For a case like that, you will likely need to provide a database query tool along with some education or even fine-tuning of how to make queries to obtain the desired filtered data.

1 Like

Thanks @_j I’d like to ask for some clarifications if I may.

For a case like that, you will likely need to provide a database query tool along with some education or even fine-tuning of how to make queries to obtain the desired filtered data.

database query tool = Framework? like SQL, PostgreSQL, etc?
education = D’you mean, a set of pre instructions how to use the SQL?
fine-tuning = likewise, a set of pre instructions or literally training the model with some samples of obtaining the data through queries?

Thank you so much.

Since you can’t load three million tokens into an AI model, and it wouldn’t be able to “compute” to obtain any realistic results, you instead would need some way to allow the AI to obtain just part of that data as knowledge, where a partial return can answer a desired question.

That is done through function-calling. Offering the AI model a function specification, such as the fields that a database contains and the queries it can issue upon those fields.

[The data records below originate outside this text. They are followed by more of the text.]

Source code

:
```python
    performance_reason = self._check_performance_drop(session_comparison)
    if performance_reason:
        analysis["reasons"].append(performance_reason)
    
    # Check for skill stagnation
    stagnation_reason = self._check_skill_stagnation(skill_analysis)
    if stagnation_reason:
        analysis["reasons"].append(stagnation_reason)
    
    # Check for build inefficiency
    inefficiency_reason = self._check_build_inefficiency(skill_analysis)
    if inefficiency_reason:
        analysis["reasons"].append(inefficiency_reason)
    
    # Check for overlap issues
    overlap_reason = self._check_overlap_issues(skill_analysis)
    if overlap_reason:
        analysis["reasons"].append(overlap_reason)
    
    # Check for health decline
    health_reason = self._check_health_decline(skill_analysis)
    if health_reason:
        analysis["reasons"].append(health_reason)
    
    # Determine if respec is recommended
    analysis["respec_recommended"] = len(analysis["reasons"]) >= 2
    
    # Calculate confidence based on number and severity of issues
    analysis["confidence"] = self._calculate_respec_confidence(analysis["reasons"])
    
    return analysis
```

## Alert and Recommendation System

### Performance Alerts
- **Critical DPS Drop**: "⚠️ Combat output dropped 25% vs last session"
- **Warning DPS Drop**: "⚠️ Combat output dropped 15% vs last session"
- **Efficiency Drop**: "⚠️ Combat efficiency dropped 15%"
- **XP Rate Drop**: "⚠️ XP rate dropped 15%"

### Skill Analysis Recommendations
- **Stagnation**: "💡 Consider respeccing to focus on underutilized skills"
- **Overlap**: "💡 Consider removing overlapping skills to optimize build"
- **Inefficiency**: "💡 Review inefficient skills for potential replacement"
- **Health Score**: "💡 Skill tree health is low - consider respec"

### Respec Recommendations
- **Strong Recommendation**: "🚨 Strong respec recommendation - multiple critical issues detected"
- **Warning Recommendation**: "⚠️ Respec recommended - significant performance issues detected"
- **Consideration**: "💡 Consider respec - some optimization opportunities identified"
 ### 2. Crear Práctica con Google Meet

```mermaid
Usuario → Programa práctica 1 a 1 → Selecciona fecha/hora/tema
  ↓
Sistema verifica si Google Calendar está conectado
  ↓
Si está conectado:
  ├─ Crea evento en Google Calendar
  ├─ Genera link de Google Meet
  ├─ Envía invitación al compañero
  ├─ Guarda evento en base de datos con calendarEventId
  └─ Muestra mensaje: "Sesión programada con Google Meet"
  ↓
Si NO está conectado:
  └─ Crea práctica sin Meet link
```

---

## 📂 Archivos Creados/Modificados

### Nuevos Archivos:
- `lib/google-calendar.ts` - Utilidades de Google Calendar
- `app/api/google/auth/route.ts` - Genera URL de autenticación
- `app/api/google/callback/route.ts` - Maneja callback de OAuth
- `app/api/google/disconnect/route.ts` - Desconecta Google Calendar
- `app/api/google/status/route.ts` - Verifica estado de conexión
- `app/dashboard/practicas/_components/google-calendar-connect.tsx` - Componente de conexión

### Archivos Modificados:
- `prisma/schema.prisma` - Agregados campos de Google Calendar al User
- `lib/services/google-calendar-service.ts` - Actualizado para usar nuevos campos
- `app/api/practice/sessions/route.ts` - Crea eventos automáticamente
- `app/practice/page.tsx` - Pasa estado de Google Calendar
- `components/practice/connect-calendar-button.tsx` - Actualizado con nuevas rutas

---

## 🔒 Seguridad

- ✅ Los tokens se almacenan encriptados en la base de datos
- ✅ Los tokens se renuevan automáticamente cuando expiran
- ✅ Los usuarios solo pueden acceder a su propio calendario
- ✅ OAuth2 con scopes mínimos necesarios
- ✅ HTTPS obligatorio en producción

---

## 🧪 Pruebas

That can be a straightforward tailored function that is meant to return particular data (car year and model, with a table of safety ratings, for example). It can be more open-ended, like a SQL query, but the more you rely on the AI to do something novel, the more it may make errors that don’t return the intended data to answer from.

https://platform.openai.com/docs/guides/function-calling

1 Like

Thanks @_j Great answer.
Just to better understand the logic. If that’s how it works under the hood, then how is Code Interpreter feature of OpenAI is different?
Does it also get functions to refer data to the proper programming language or framework?

Code interpreter allows the AI to write python code which can be executed within a Jupyter notebook.

This can allow it to process data with the code it writes. For example “sample and return the first 10 lines of openai_pricing.csv with python code to see the data format, then produce more python that will process that into a markdown table saved as pricing.md” would give multi-step turns for the AI to perform.

However, what can be returned to the AI by Python execution by OpenAI is more limited, currently 32k characters. That also limits understanding.

The function-calling is just having the AI emit an output similar to an API call to your own code. You must handle the tool_call, performing the task that the function specification promised to the AI, and returning the data or status of the function execution.